----- DOCUMENT EXTRACT -----
As the CEO (or CFO, CMO, or any other C-level executive) you’re a pretty big deal. Your hard work has paid off and you’re seen as a thought leader by your customers, competitors, and employees. People want to hear what you have to say. You know you need to be where your customers are, but there’s already an incredible amount on your plate (note the aforementioned big-dealness). Can you really add social media as one more way to spend your time? We think yes – here’s why:
A CEO active on social media promotes:
Trust: According to a study by Mass Relevance, 59% of people are more likely to trust a brand that integrates social media. That same study showed that 75% of people talk about brands on social media, and 91% of those 18-34 take to social networks to discuss brands. Imagine how much that trust and customer-interaction will improve when your followers learn that your CEO is taking time out of her extremely busy schedule to engage with them, listen to them, and learn from them!
Intimacy: When you, as the CEO, interact with your customers directly via social media, you create a bond with them. You’re showing your customers you have made time for them, you care about what they have to say, and you are actively listening to their comments. This, in turn, creates a positive correlation between your customer and your brand.
Brand Awareness: When you’re the head honcho, you are your brand. You eat, breath, and sleep for your company. People see your name and think the brand, so what you say online will ultimately reflect on your company. As a recognizable name, the more you say about your company online, the more it will spread brand awareness.
Marketing: Work hand in hand with your marketing department to increase link sharing and exposure for your various marketing campaigns through social media. Adding a personal handle to the social media marketing efforts of your company will spread your reach even further.
TeamLeadership: If your company has a social media policy, having the people at the top endorse it (and lead by example!) will prove they take social media seriously, and could help invigorate staff to do the same – inviting internal brand ambassadors to take to the social channels to spread the good word about your company.
So, What’s Keeping You From Getting Social?
Time: CEOs are busy people. There’s no arguing that. And social media sometimes has a reputation for being a time-vacuum. But if you have an organized way of going about your social media presence, you’ll find that it is not that time consuming. Here are a few of our tips for keeping your time on social media short and sweet:
- Organize those you are following into lists, so you can search for re-tweetable comments, articles, and information with a purpose.
- Set up advanced searches to see how your brand is being mentioned so you can quickly scroll through the comments and decide which ones you’d like to respond to.
- Integrate news sources that line up with your industry and that you trust with your feed to share timely and appropriate articles with your followers.
----- DATA SEGMENT -----
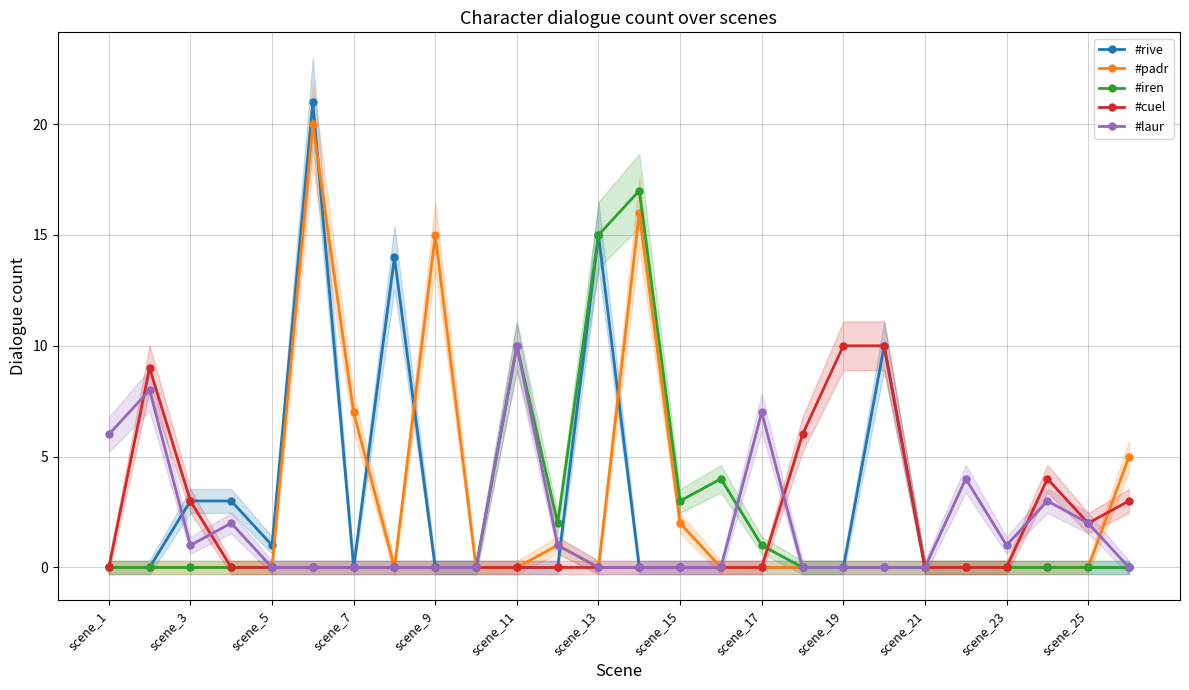

True or false: #iren has more than 1 points higher than both neighbors.

True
-----
-- TRY IT --
Transcribe the passage of the article on executives using social media starting with "TeamLeadership: If your" and going on through "about your company.". Work from the article on executives using social media and nothing else.

-- EXPECTED ANSWER --
TeamLeadership: If your company has a social media policy, having the people at the top endorse it (and lead by example!) will prove they take social media seriously, and could help invigorate staff to do the same – inviting internal brand ambassadors to take to the social channels to spread the good word about your company.